Si Mario Vargas Llosa (Arequipa, Perú, 1936), por un lado, en La guerra del fin del mundo, La fiesta del Chivo, El paraíso en la otra esquina o El sueño del celta recreaba ficcionalmente episodios históricos, por otro, en La ciudad y los perros o La casa verde, ha convertido su propia imaginación en un apartado increíble de la historia de la literatura universal. Perú en Conversación en La catedral “se jodió” y ahora con el correr de los años el escritor de raza que es Vargas Llosa ha decidido regresar a un país que siempre será el suyo, aunque ya no es el mismo.
Con El héroe discreto Vargas Llosa vuelve a retomar un filón de la literatura que por muy históricas que fueran algunas de sus novelas nunca ha abandonado: la ficción pura, el cuento largo de una historia imbricada y pergeñada para que los personajes seduzcan al lector, irremediablemente boquiabierto.
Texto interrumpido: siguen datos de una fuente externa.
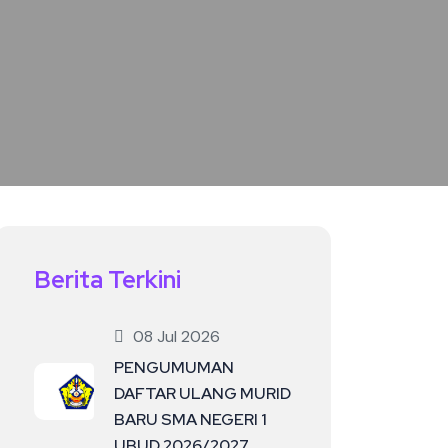
Berita Terkini
08 Jul 2026
PENGUMUMAN
DAFTAR ULANG MURID
BARU SMA NEGERI 1
UBUD 2026/2027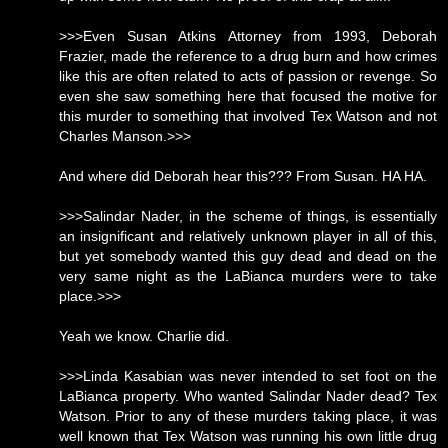
>>>Even Susan Atkins Attorney from 1993, Deborah
Frazier, made the reference to a drug burn and how crimes
like this are often related to acts of passion or revenge. So
even she saw something here that focused the motive for
this murder to something that involved Tex Watson and not
Charles Manson.>>>
And where did Deborah hear this??? From Susan. HA HA.
>>>Salindar Nader, in the scheme of things, is essentially
an insignificant and relatively unknown player in all of this,
but yet somebody wanted this guy dead and dead on the
very same night as the LaBianca murders were to take
place.>>>
Yeah we know. Charlie did.
>>>Linda Kasabian was never intended to set foot on the
LaBianca property. Who wanted Salindar Nader dead? Tex
Watson. Prior to any of these murders taking place, it was
well known that Tex Watson was running his own little drug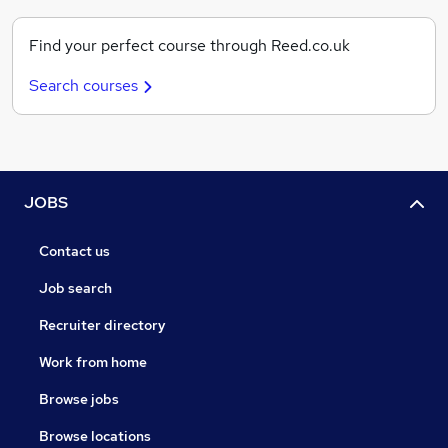
Find your perfect course through Reed.co.uk
Search courses
JOBS
Contact us
Job search
Recruiter directory
Work from home
Browse jobs
Browse locations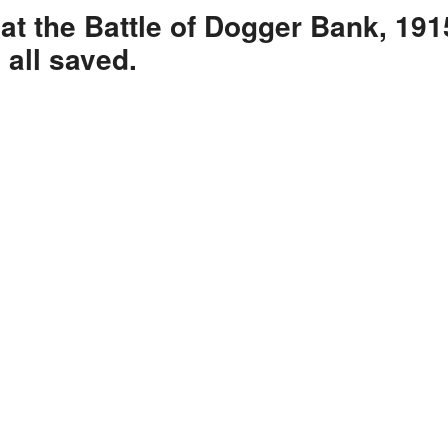
at the Battle of Dogger Bank, 191
 all saved.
Y lo hace de la mano de personajes como el sargento Lituma, don Rigoberto, Lucrecia o su hijo Fonchito que nos encandilaron, respectivamente, en Lituma en los Andes, Los cuadernos de don Rigoberto y Elogio de la madrastra.
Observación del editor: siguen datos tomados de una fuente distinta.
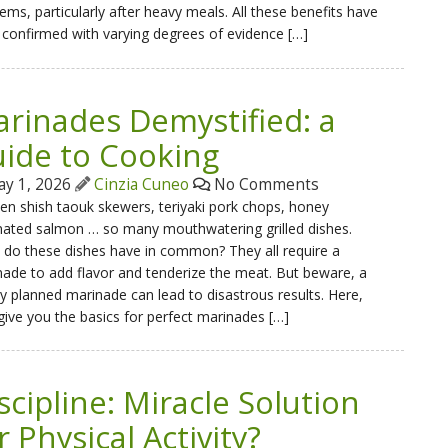
ems, particularly after heavy meals. All these benefits have
confirmed with varying degrees of evidence […]
rinades Demystified: a
ide to Cooking
y 1, 2026
Cinzia Cuneo
No Comments
en shish taouk skewers, teriyaki pork chops, honey
nated salmon … so many mouthwatering grilled dishes.
do these dishes have in common? They all require a
ade to add flavor and tenderize the meat. But beware, a
y planned marinade can lead to disastrous results. Here,
 give you the basics for perfect marinades […]
scipline: Miracle Solution
r Physical Activity?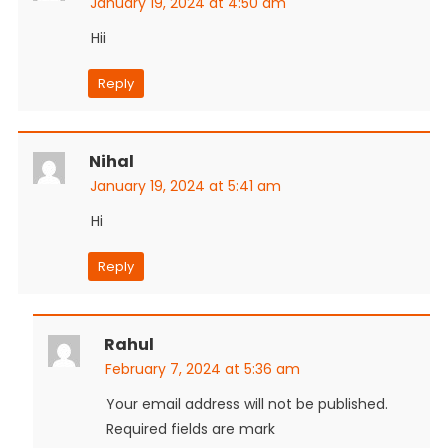
January 19, 2024 at 4:50 am
Hii
Reply
Nihal
January 19, 2024 at 5:41 am
Hi
Reply
Rahul
February 7, 2024 at 5:36 am
Your email address will not be published.
Required fields are mark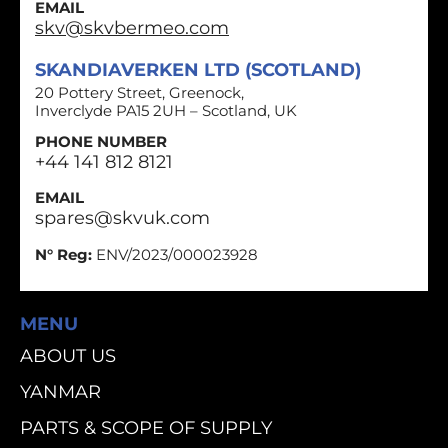
EMAIL
skv@skvbermeo.com
SKANDIAVERKEN LTD (SCOTLAND)
20 Pottery Street, Greenock,
Inverclyde PA15 2UH – Scotland, UK
PHONE NUMBER
+44 141 812 8121
EMAIL
spares@skvuk.com
N° Reg:
ENV/2023/000023928
MENU
ABOUT US
YANMAR
PARTS & SCOPE OF SUPPLY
La cita inicial de Borges: “Nuestro hermoso deber es imaginar que hay un laberinto y un hilo”, marca una posición discursiva evidente y nos pone sobre aviso de lo que será esta novela: una poderosa y potente imaginería al servicio de dos historias paralelas -la de don Felícito Yacané y la de don Ismael Carrera- que, en forma de laberinto, se irán uniendo secretamente a través del hilo de una ficción realista como pocas. Porque El héroe discreto es, antes que nada, un asombroso ejercicio de inteligencia narrativa sin aspavientos ni barroquismo trasnochados puesto al servicio de unos personajes protegidos por la mano de un escritor que les cede, cariñosamente, la voz y la palabra.
La piedra de toque de esta novela no está sólo en el hecho de que Vargas Llosa haya querido regresar a la Piura de su infancia o a la Lima de su juventud desvelando los entresijos de una sociedad que ha cambiado y que, a pesar de todas las lacras que la asolan, es un lugar cordial. Ni que lo haya hecho de la mano de algunos personajes que ya habían ido apareciendo en su carrera como escritor. Está en cómo ha querido regresar. Lo ha hecho construyendo una ficción anclada en el diálogo de unos personajes cuya historia nos conmueve por humana, prodigiosamente humana: “Dios mío, qué historias organizaba la vida cotidiana –se asombra Rigoberto de lo que le está ocurriendo-, no eran obras maestras, estaban más cerca de los culebrones venezolanos, brasileños, colombianos y mexicanos que de Cervantes y Tolstói, sin duda. Pero no tan lejos de Alejandro Dumas, Émile Zola, Dickens o Pérez Galdós.”
Si algo no ha cambiado en Vargas Llosa es esa tozuda capacidad que tiene por convertir la historia que está contando en sentido y el sentido en poder. El poder en sus manos es el mero placer de relatar las aventuras de unos personajes en ocasiones patéticos. La pretensión es edificar una realidad que se expande en una miríada de cristales a través de los cuales el lector ve un mundo henchido de tersa cotidianidad y de personajes que hablan con una voz propia. Con dosis de sátira, de humor, de tristeza y melancolía por un mundo irremediablemente perdido, Vargas Llosa ha escrito una novela al servicio de la libertad porque los ‘héroes discretos’ que la pueblan son seres libres que izan orgullosos su propia bandera. ¿Hay un gesto más humano?